Posko memiliki fungsi mengoordinasikan, mengendalikan, memantau, mengevaluasi, serta mengeksekusi penanganan Covid-19 di kecamatan dan desa. Posko diisi personel dari TNI, Polri, pemerintah, dan unsur lain yang digerakkan oleh pemerintah daerah.
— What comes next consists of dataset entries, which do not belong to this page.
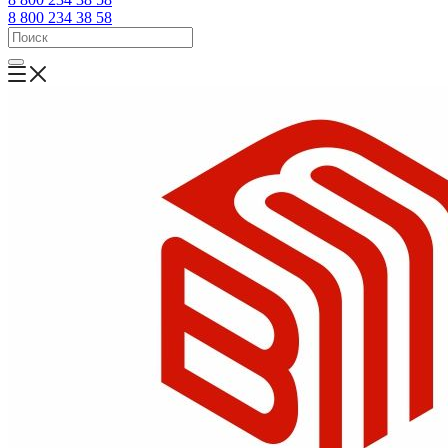
8 800 234 38 58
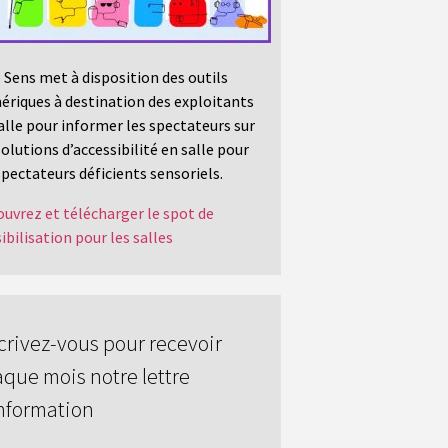
 Sens met à disposition des outils
riques à destination des exploitants
alle pour informer les spectateurs sur
solutions d’accessibilité en salle pour
spectateurs déficients sensoriels.
uvrez et télécharger le spot de
ibilisation pour les salles
crivez-vous pour recevoir
que mois notre lettre
nformation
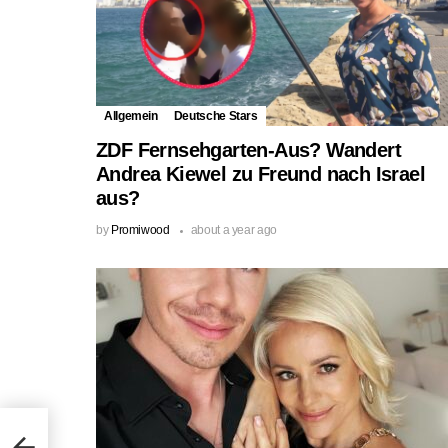
Allgemein
Deutsche Stars
ZDF Fernsehgarten-Aus? Wandert
Andrea Kiewel zu Freund nach Israel
aus?
by
Promiwood
about a year ago
ten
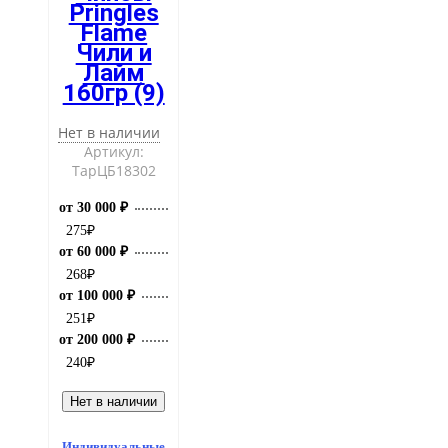
Pringles
Flame
Чили и
Лайм
160гр (9)
Нет в наличии
Артикул:
ТарЦБ18302
от 30 000 ₽
275
₽
от 60 000 ₽
268
₽
от 100 000 ₽
251
₽
от 200 000 ₽
240
₽
Нет в наличии
Индивидуальные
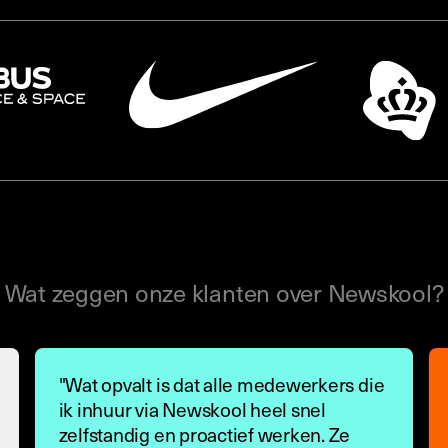
Wat zeggen onze klanten over Newskool?
"Wat opvalt is dat alle medewerkers die
ik inhuur via Newskool heel snel
zelfstandig en proactief werken. Ze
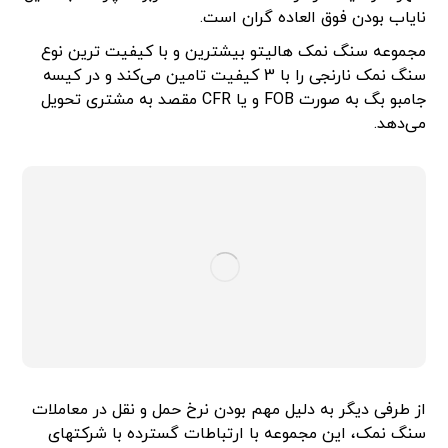
نایاب بودن فوق العاده گران است.
مجموعه سنگ نمک هالیتو بیشترین و با کیفیت ترین نوع
سنگ نمک نارنجی را با 3 کیفیت تامین می‌کند و در کیسه
جامبو بگ به صورت FOB و یا CFR مقصد به مشتری تحویل
می‌دهد.
از طرفی دیگر به دلیل مهم بودن نرخ حمل و نقل در معاملات
سنگ نمک، این مجموعه با ارتباطات گسترده با شرکتهای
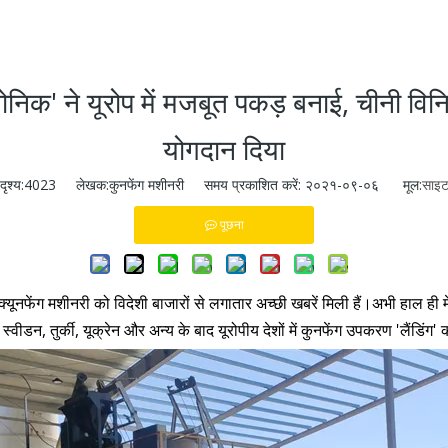
ुपरसोनिक' ने यूरोप में मजबूत पकड़ बनाई, चीनी वि
योगदान दिया
दृश्य:
4023
लेखक:कुनफेंग मशीनरी समय प्रकाशित करें: २०२१-०९-०६ मूल:
साइ
पूछना
क्यूनफेंग मशीनरी को विदेशी बाजारों से लगातार अच्छी खबरें मिली हैं।अभी हाल ही मे
डन, तुर्की, यूक्रेन और अन्य के बाद यूरोपीय देशों में कुनफेंग उपकरण 'लैंडिं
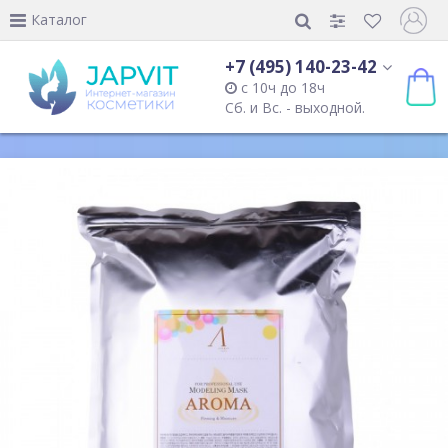
Каталог
+7 (495) 140-23-42
с 10ч до 18ч
Сб. и Вс. - выходной.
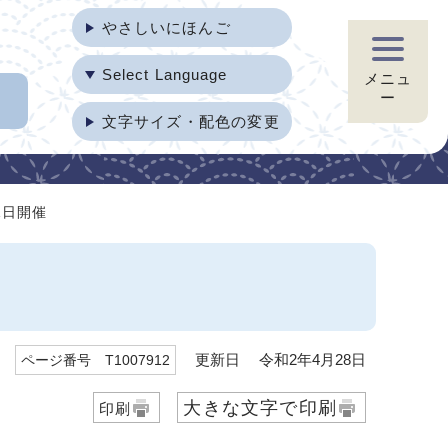
やさしいにほんご
Select Language
メニュ
ー
文字サイズ・配色の変更
1日開催
更新日 令和2年4月28日
ページ番号 T1007912
大きな文字で印刷
印刷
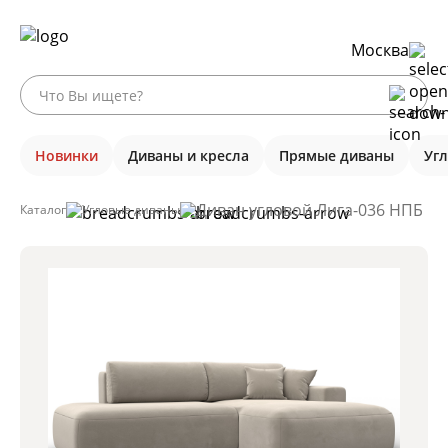
Москва
Новинки
Диваны и кресла
Прямые диваны
Уг
Диван угловой Лига-036 НПБ Мо
Каталог
Угловые диваны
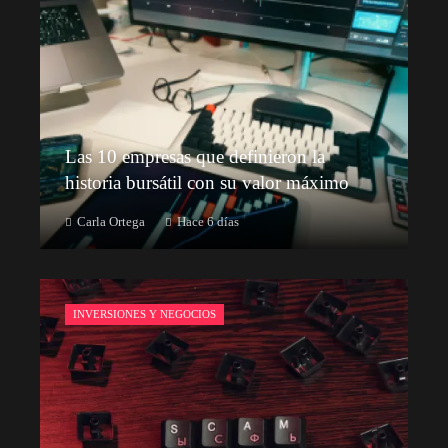
Las 10 empresas que definieron la
historia bursátil con su valor máximo
Carla Ortega
Hace 6 días
INVERSIONES Y NEGOCIOS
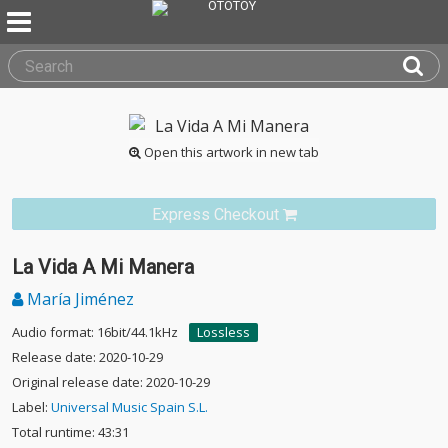
Open this artwork in new tab
Express Checkout
La Vida A Mi Manera
María Jiménez
Audio format: 16bit/44.1kHz
Lossless
Release date: 2020-10-29
Original release date: 2020-10-29
Label:
Universal Music Spain S.L.
Total runtime: 43:31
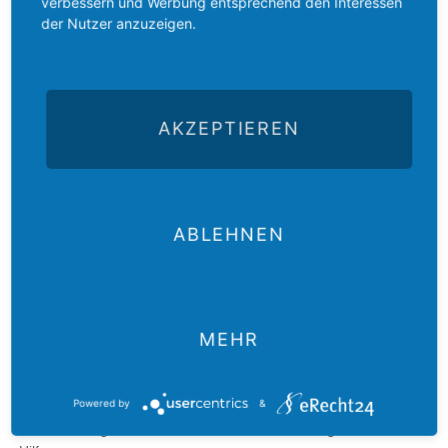
verbessern und Werbung entsprechend den Interessen
der Nutzer anzuzeigen.
AKZEPTIEREN
ABLEHNEN
Belgien:
Sanierung des Pfarrhauses in Cuesmes
MEHR
Nicht einmal 1% der Bevölkerung in Belgien sind evangelisch!
Kirchliche Gebäude müssen von der Gemeinde erhalten
werden.
Powered by
&
Dafür benötigt die Gemeinde in Cuesmes dringend finanzielle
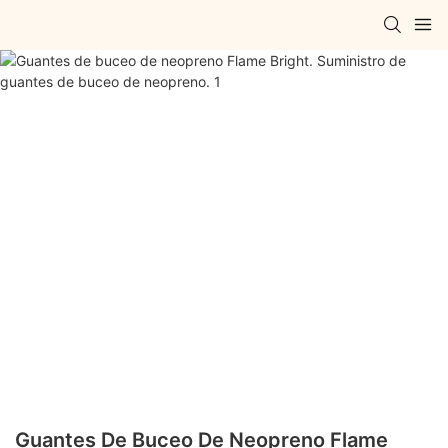
Guantes De Buceo De Neopreno Flame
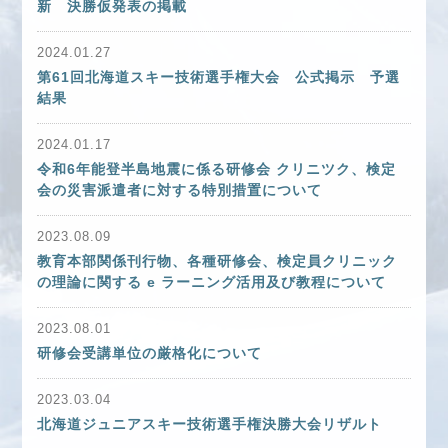
新 決勝仮発表の掲載
2024.01.27
第61回北海道スキー技術選手権大会 公式掲示 予選
結果
2024.01.17
令和6年能登半島地震に係る研修会 クリニツク、検定
会の災害派遣者に対する特別措置について
2023.08.09
教育本部関係刊行物、各種研修会、検定員クリニック
の理論に関する e ラーニング活用及び教程について
2023.08.01
研修会受講単位の厳格化について
2023.03.04
北海道ジュニアスキー技術選手権決勝大会リザルト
Secara operasional ada 4 fungsi prioritas Posko yaitu sebagai pendorong perubahan perilaku, layanan masyarakat, pusat pengendali informasi dan menguatkan pelaksanaan 3T (Testing,Tracing dan Treatment). PPKM skala mikro dilakukan dengan mempertimbangkan kriteria zonasi pengendalian wilayah hingga tingkat RT. Kriterianya dibagi menjadi zona hijau, zona kuning, zona orange, dan zona merah. Sedangkan pelaksanaan PPKM mikro dilakukan melalui koordinasi antara seluruh unsur yang terlibat, mulai dari Ketua RT, RW, Kepala Desa, Babinsa, Bhabinkamtibmas dan unsur lain.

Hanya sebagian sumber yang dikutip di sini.